In the science of reward, Berridge’s framework is both influential and controversial. “Our fundamental starting point,” he has written, “is that the temptation and pleasure of sweet, fatty, or salty foods arise actively within the brain, not just passively from physical properties of foods themselves. ‘Wanting’ and ‘liking’ reactions are actively generated by neural systems that paint the desire or pleasure onto the sensation—as a sort of gloss painted on the sight, smell or taste.”

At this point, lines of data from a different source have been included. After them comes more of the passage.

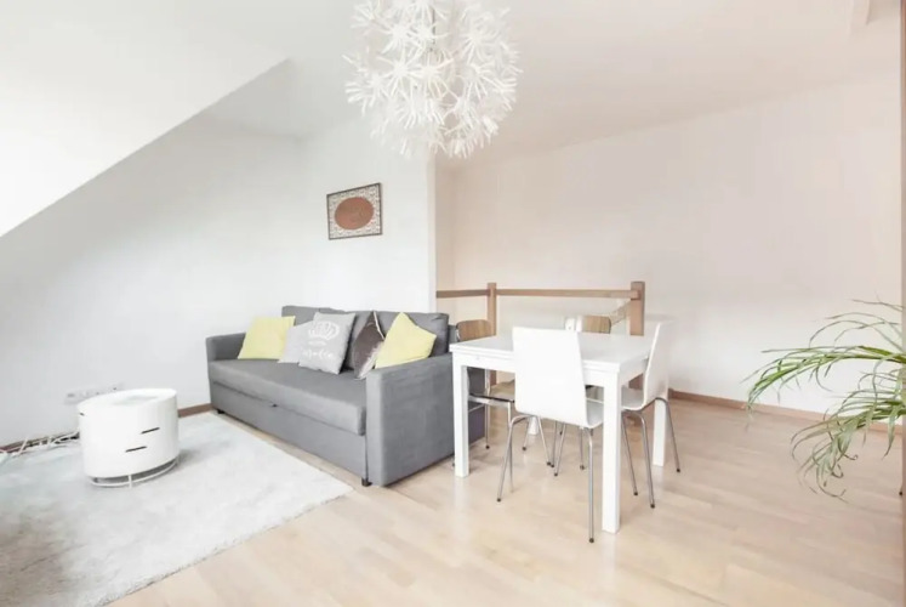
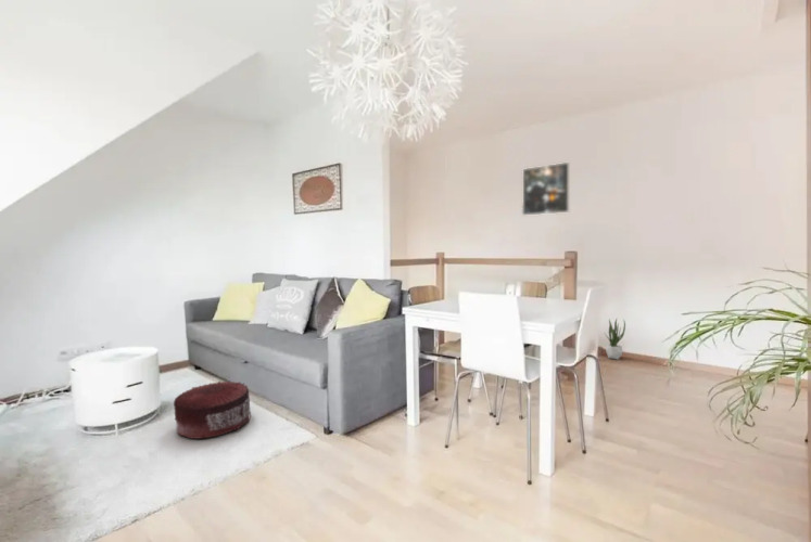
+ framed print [521,162,571,217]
+ potted plant [604,318,626,361]
+ pouf [173,380,252,440]
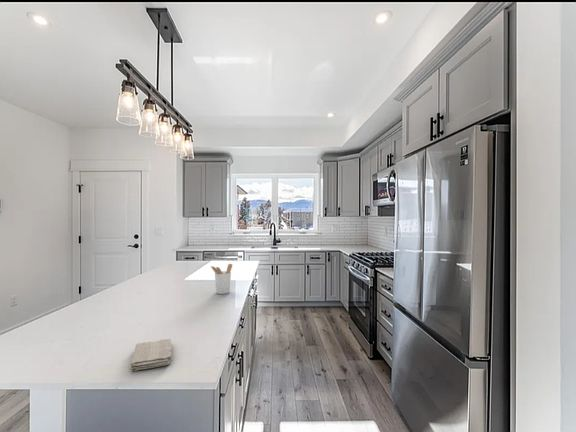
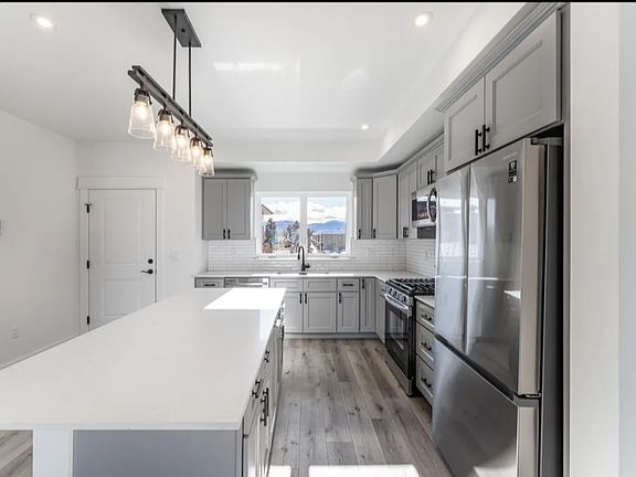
- washcloth [129,338,173,372]
- utensil holder [210,263,233,295]
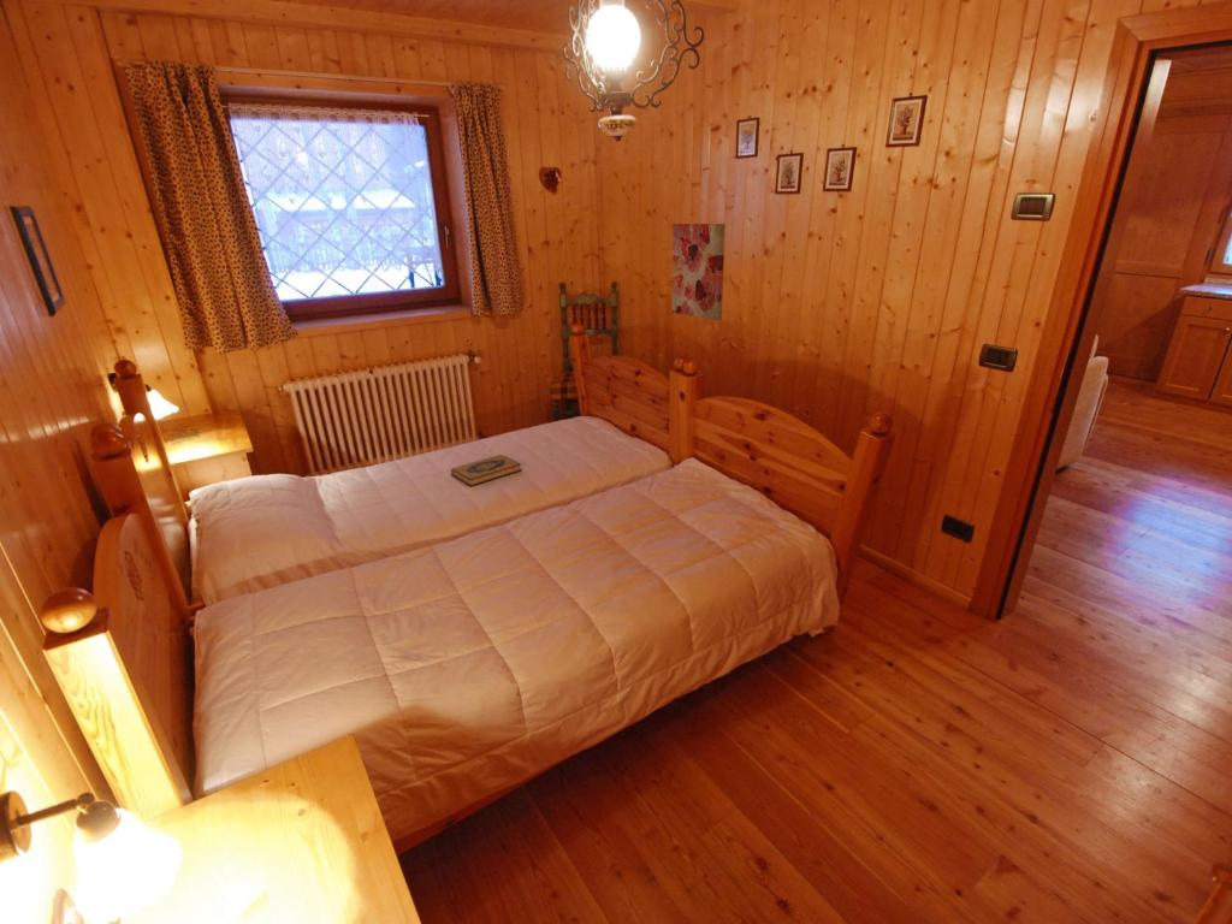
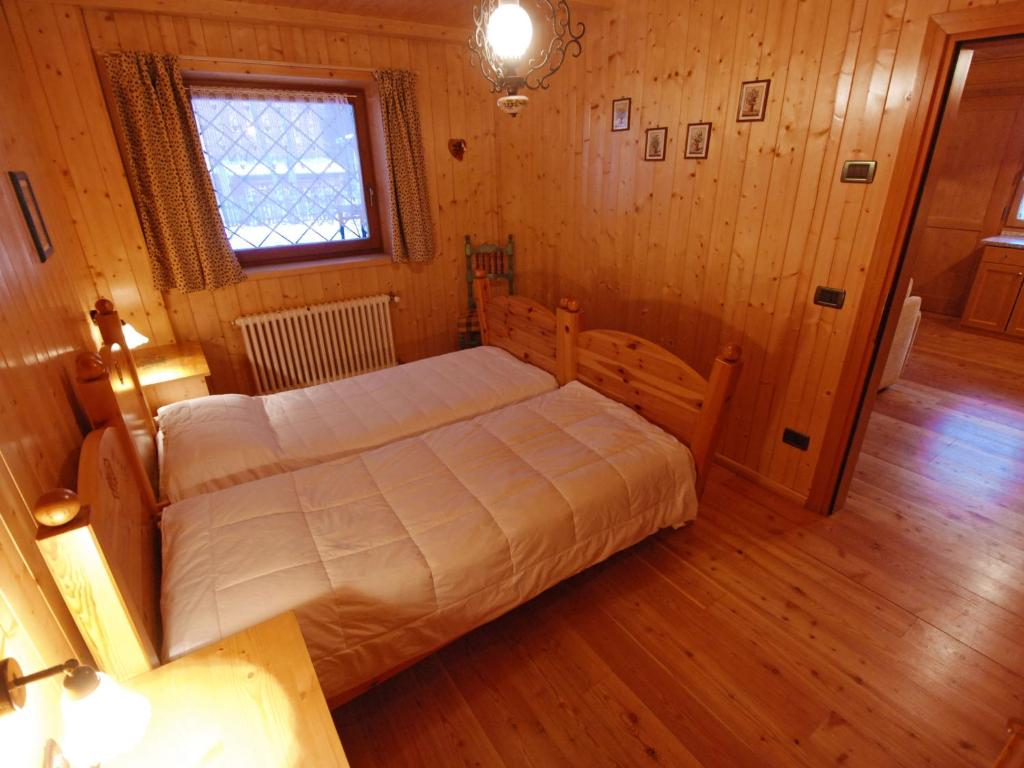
- wall art [671,223,727,321]
- hardback book [450,454,523,487]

In other words, the experience of reward is generated from within as well as from without. Presumably, there are dedicated places in the brain—Berridge calls them “hedonic hot spots”—where the gloss of pleasure is painted on, where a certain sheen and glimmer is cast over life’s rewards. But when scientists go hunting for these hot spots, using neural recordings and neuroimaging studies, they find them all over the place. So many brain areas light up in response to a sweet taste, a hit of intravenous cocaine, a jackpot win, or a subliminal glimpse of a smiley face that researchers can’t make much sense of what’s going on. They get lost in whole South Sea archipelagoes of hot spots. In one recent review of the literature, Berridge notes reward-related activity in the orbitofrontal cortex, the anterior cingulate, and the insula, as well as in deeper, subcortical structures, such as the nucleus accumbens, the ventral pallidum, the ventral tegmentum, the amygdala, and some of the dopamine pathways between them. Dopamine, a hormone secreted by certain neurons, is known to play a major role in pleasure and reward. But, amid all the neural activity generated by such broad categories of behavior as liking, wanting, and learning, it’s hard to figure out where it all starts in the mammalian brain.